Unwissen ist Ohnmacht

VonHerbert Walter

Eine stattliche Mehrheit der Deutschen hat in Finanzfragen keine Ahnung, für sie ist das ein absolutes Tabuthema. Die Politik muss dafür sorgen, dass Finanzwissen schon in den Schulen vermittelt wird.

Herbert Walter

Herbert Walter – Der Finanzlotse. Herbert Walter führte von 2003 bis 2009 die Dresdner Bank.

Warum nur kommen wir beim Thema „persönliche Finanzen“ und unserem Wissen darüber nicht wirklich weiter? Seit Jahrzehnten wird hier zu Lande darüber geklagt, dass die weit überwiegende Mehrheit der Bürger keine Ahnung von Finanzdingen hat. Zudem tragen die Folgen der Finanzkrise aktuell zu diesem Thema bei.

Immer wieder bekommt es medialen Auftrieb, wenn - wie gerade jetzt im Falle Prokon - ein Unternehmen seine vermeintlich „sicheren Anlagen“ nicht zurückzahlen kann. Was hat Prokon denn prinzipiell anders gemacht als weiland Rudolf Münemann mit seiner Darmstädter Getreidehandelsbank?
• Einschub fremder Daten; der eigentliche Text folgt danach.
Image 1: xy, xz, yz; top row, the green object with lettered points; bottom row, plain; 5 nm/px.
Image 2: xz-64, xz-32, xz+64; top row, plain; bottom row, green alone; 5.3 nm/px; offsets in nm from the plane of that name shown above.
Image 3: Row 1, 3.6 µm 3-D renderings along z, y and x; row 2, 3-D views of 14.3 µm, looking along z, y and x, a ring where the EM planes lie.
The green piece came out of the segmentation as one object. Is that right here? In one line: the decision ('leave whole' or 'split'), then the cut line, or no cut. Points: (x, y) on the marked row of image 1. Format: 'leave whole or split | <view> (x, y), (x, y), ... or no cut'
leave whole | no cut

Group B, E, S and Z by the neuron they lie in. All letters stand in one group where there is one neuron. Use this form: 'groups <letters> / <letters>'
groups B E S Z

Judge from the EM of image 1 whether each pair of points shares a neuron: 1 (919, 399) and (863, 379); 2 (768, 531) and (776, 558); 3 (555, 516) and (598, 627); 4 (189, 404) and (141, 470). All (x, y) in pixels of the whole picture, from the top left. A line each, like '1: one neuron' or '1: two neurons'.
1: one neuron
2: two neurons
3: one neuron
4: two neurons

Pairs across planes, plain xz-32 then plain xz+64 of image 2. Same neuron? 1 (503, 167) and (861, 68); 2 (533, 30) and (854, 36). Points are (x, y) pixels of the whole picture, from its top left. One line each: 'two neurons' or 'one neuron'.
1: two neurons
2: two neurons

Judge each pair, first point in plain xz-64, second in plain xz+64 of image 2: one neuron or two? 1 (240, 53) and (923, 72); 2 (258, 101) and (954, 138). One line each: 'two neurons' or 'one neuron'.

Münemann bot in den 60er Jahren Unternehmen Kredite mit einer Laufzeit von bis zu 30 Jahren zu einem festen Zinssatz an, die er über kurzfristige Darlehen refinanzierte. Prokon finanzierte Anlagen mit einer Laufzeit von ebenfalls rund 30 Jahren mit kurzfristig kündbaren Genussrechten. Bei Münemann ging das gut, solange die kurzfristigen Zinsen unter den langfristigen lagen, bei Prokon, solange den Anlegern keine Zweifel an der Solidität dieser Finanzierung kamen.

Man muss wirklich kein ausgefuchster Finanzexperte sein, um zu erkennen, dass die kurzfristige Refinanzierung langfristiger Forderungen oder Investitionen mit einem großen Risiko behaftet ist.

Aber nicht nur spektakuläre Pleiten, auch ungezählte Untersuchungen führen uns unser unterentwickeltes Verständnis von elementaren Finanzfragen vor Augen. So kann sich die Mehrheit der Bundesbürger unter dem Zinseszinseffekt nichts vorstellen. Sie weiß nicht, welche Auswirkungen die Inflation auf die Kaufkraft ihres Vermögens oder ihre zukünftige Rente hat.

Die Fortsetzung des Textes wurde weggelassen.